Le 30 juin 2025, la découverte de gisements d’hydrogène naturel dans le sous-sol français a été confirmée par le Ministère de l’Économie. Bien plus qu’un signal géologique, cette découverte suscite une question stratégique : peut-elle structurer une filière industrielle pérenne en France ?
Hydrogène blanc : un nouveau moteur industriel pour l’économie française ?
Une ressource énergétique à bas coût
L’hydrogène blanc, aussi appelé hydrogène natif, se distingue de l’hydrogène gris – produit à partir du gaz naturel – et de l’hydrogène vert, issu d’électrolyse. Il est naturellement présent dans le sous-sol, piégé dans des failles géologiques.
Selon une synthèse technique du ministère de la Transition écologique, le coût d’extraction de l’hydrogène natif pourrait tomber en dessous de 1 €/kg, le rendant bien plus compétitif que les technologies actuelles.
Une filière à bâtir : exploration, stockage, transport
Pour transformer ce potentiel en valeur économique, la France doit bâtir une filière complète, de l’exploration à la distribution. L’IFPEN est à la manœuvre pour développer des solutions de modélisation de réservoirs et des méthodes de stockage de l’hydrogène natif, en partenariat avec le BRGM et le CNRS.
Les enjeux sont aussi logistiques : l’hydrogène est une molécule instable, ultra-volatile, dont le transport par pipeline ou camion cryogénique exige des normes spécifiques.

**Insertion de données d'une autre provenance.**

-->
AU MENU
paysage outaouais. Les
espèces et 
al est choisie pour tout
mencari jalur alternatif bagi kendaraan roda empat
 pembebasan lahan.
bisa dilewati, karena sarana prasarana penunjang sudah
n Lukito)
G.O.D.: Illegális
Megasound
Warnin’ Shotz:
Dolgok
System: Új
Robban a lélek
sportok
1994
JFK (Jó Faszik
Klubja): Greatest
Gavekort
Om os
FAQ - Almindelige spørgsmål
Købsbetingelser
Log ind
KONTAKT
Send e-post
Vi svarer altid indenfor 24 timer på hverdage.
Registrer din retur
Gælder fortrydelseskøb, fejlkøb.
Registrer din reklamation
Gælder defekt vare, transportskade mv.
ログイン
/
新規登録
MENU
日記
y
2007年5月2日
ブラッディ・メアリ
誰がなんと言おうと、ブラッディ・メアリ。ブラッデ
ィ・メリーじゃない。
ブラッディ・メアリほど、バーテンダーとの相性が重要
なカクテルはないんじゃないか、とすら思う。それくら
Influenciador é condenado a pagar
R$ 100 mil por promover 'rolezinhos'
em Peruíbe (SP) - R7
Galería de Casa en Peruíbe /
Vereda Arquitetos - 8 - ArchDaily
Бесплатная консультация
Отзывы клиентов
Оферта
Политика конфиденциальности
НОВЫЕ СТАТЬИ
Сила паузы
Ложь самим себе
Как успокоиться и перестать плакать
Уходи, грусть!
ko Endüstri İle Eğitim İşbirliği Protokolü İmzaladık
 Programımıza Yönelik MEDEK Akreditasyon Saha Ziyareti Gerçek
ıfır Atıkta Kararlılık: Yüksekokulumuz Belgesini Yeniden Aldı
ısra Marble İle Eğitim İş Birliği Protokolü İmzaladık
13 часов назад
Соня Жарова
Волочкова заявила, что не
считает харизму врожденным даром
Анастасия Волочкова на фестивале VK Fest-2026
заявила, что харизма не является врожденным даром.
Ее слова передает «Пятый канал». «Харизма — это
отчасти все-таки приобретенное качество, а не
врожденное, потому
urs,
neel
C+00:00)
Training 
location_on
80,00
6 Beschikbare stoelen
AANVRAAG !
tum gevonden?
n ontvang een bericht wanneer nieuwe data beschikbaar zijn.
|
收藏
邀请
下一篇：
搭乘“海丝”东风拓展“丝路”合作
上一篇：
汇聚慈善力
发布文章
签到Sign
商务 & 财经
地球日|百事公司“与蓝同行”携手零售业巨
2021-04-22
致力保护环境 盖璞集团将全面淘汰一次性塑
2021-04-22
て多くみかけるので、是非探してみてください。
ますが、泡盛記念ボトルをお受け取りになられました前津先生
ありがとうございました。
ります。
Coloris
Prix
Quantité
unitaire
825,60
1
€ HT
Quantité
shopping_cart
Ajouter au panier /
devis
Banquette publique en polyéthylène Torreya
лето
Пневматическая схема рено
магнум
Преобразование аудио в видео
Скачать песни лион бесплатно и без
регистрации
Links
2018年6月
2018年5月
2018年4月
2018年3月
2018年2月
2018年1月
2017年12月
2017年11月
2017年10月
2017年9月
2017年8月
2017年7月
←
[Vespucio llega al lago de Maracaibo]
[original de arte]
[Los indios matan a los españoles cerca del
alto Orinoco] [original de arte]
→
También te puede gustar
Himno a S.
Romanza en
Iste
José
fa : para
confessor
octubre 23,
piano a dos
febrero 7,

Des financements à mobiliser
Le développement d’une telle filière nécessite des investissements massifs. Le fonds Hy24, piloté par Ardian et FiveT Hydrogen, a levé plus de 1,5 milliard d’euros pour soutenir les projets d’hydrogène bas carbone. Si l’hydrogène natif intègre cette dynamique, il pourrait capter des financements majeurs pour les phases de forage, d’infrastructure et de valorisation.
Retombées industrielles et territoriales
Les zones à potentiel – bassin aquitain, piémont pyrénéen, bassin houiller lorrain – pourraient devenir des bassins d’emplois spécialisés. Selon l’ADEME, la filière hydrogène dans son ensemble pourrait générer 100 000 emplois en France d’ici 2030.
Ce développement nécessiterait des centres de forage, des plateformes de stockage, et une chaîne logistique complète, mobilisant PME, universités techniques, et équipementiers.
Vers un marché concurrentiel mondial
La France doit accélérer si elle veut jouer un rôle sur le marché international. Les États-Unis, l’Australie et l’Afrique de l’Ouest développent déjà des projets pilotes d’hydrogène natif.
L’exemple français le plus avancé est celui de la start-up française 45-8 Energy, dont les forages dans le bassin houiller lorrain pourraient à terme couvrir une part significative de la demande nationale.
Un cadre juridique en évolution
En 2022, le code minier a été modifié pour reconnaître l’hydrogène natif comme ressource exploitable.
Deux permis exclusifs de recherche ont été délivrés en mars 2025 dans les Landes et les Pyrénées.
Pour les investisseurs, un cadre fiscal clair et incitatif, associé à des garanties de stabilité, sera essentiel.
La structuration d’une filière industrielle française autour de l’hydrogène natif n’est pas une simple perspective. Elle représente une opportunité économique majeure, susceptible de réindustrialiser certains territoires, de créer des emplois qualifiés, et de renforcer la souveraineté énergétique du pays.
Mais ce basculement repose sur une triple condition : la validation géologique des réserves, l’engagement des acteurs économiques, et la construction d’un modèle réglementaire et fiscal à la hauteur de l’enjeu.